I solved it by making lessons more visual, and asking “what are 1-3 images the audience will remember when the lesson is over?” Using memorable images can help participants better recall what they’ve learned.
6. Let them drive
Any chance you have to make a lesson more interactive, take it! You could take 100 cooking classes but if you only ever watch, you’ll never learn to cook.
I’ve failed at this by getting too focused on presenting all the right information and forgetting to give my subjects a chance to “do.”
I solved it by asking, at various points in lesson planning, “is there a chance to pause here and allow the subject to do an exercise?” Sometimes, I teach first and let them try. Other times, I let them drive while I explain and then recap when we’re done.
7. Say less
In teaching, saying less often allows for more: it creates space for subjects to engage, question, and explore ideas themselves, fostering a deeper, more personal understanding of the material. I’ve also found that there is far more recall if I trim down the word count.
I’ve failed at this by being too detailed, over-explaining, and covering too much material in one sitting.
I solved it by being very deliberate about explaining things in the fewest words possible, and by saying things only once (avoiding circling back to say something again).
8. Assign a follow-up exercise
Assigning a task after a lesson helps cement the concepts, gives students a chance to apply what they’ve learned, and lets us gauge how well the material has been understood.
I’ve failed at this by missing the opportunity to assign an immediate follow-up exercise after a lesson.
I solved it by doing so more regularly and making this a part of my lesson plan template.
9. Plan a review
Planning a review of previously taught material is crucial as it reinforces learning and aids long-term retention. This strategy combats the ‘forgetting curve,’ a phenomenon where information is lost over time when there’s no attempt to retain it.
Spaced repetition, the practice of reviewing information at increasing intervals over time, is particularly effective in this regard. It takes advantage of the brain’s natural processes for memory consolidation and strengthens the neural connections associated with the knowledge, making recall faster and learning more durable.

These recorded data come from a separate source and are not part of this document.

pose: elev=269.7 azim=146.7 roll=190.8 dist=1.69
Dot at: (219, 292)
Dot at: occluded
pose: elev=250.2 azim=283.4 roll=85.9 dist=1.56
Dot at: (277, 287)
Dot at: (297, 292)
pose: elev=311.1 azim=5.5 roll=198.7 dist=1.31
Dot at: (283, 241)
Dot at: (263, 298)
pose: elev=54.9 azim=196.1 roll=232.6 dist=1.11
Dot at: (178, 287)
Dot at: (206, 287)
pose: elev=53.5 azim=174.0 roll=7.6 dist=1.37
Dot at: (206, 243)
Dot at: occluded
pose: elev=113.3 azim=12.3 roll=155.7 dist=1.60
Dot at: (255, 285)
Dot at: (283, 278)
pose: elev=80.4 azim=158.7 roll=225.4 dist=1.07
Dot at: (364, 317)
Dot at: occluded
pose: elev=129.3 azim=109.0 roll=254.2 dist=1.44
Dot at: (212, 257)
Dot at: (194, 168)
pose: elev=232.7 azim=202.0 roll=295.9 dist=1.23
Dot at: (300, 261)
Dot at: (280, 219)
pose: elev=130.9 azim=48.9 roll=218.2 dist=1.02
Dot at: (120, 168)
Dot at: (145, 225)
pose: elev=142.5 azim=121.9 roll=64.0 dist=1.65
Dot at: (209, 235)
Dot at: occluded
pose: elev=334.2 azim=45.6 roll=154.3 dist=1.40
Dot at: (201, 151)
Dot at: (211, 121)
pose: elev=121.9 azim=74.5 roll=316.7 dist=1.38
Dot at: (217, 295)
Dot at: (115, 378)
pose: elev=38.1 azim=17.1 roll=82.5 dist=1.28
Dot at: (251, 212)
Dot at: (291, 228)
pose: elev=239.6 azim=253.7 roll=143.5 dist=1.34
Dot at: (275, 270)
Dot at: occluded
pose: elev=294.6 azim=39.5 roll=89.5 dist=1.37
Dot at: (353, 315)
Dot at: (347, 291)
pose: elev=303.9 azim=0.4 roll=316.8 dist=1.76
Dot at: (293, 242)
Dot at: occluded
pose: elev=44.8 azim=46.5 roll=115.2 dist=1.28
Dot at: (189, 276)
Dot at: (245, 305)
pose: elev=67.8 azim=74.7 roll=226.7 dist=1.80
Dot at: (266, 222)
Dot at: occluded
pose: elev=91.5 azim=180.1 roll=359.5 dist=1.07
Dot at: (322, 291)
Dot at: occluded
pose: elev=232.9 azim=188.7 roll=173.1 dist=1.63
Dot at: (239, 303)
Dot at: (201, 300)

It’s akin to repeatedly tracing a path through a forest; over time, the path becomes clearer and easier to follow.
I’ve failed at this by creating long-term lesson plans that go on without end, continuously covering new material.
I solved it by baking in reviews of previously-learned material using spaced repetition.
10. Measure effectiveness
Measuring the effectiveness of lessons taught through 1-on-1 training is essential as it provides targeted feedback for both the instructor and learner, helping to identify strengths, address specific areas of improvement, and ensure that the training is truly enhancing the team member’s skills and understanding
Some of the ways you can measure effectiveness internally include:
- Successful reviews (material is retained)
- Quality of work (real-world application)
- Positive feedback (recognition from colleagues and managers)
- Promotions (team members are advancing their careers)
I’ve failed at this by not identifying relevant ways to measure how effective trainings have been.
I solved it by spotting opportunities within the training program where an assessment can be made (i.e., reviews) as well as thinking about the desired outcomes of the training program as a whole (beyond just the grasp of each lesson subject).
The Final Word on Training Employees
These ten tips provide a roadmap to create engaging and impactful employee training sessions that boost individual performance and fuel overall business growth.
The art of successful training hinges on pinpointing desired outcomes, fostering empathy, orchestrating interactive lessons, and continuously measuring progress. Embrace these strategies to unlock the full potential of your team, and invest in their skills as the ultimate asset for your organization.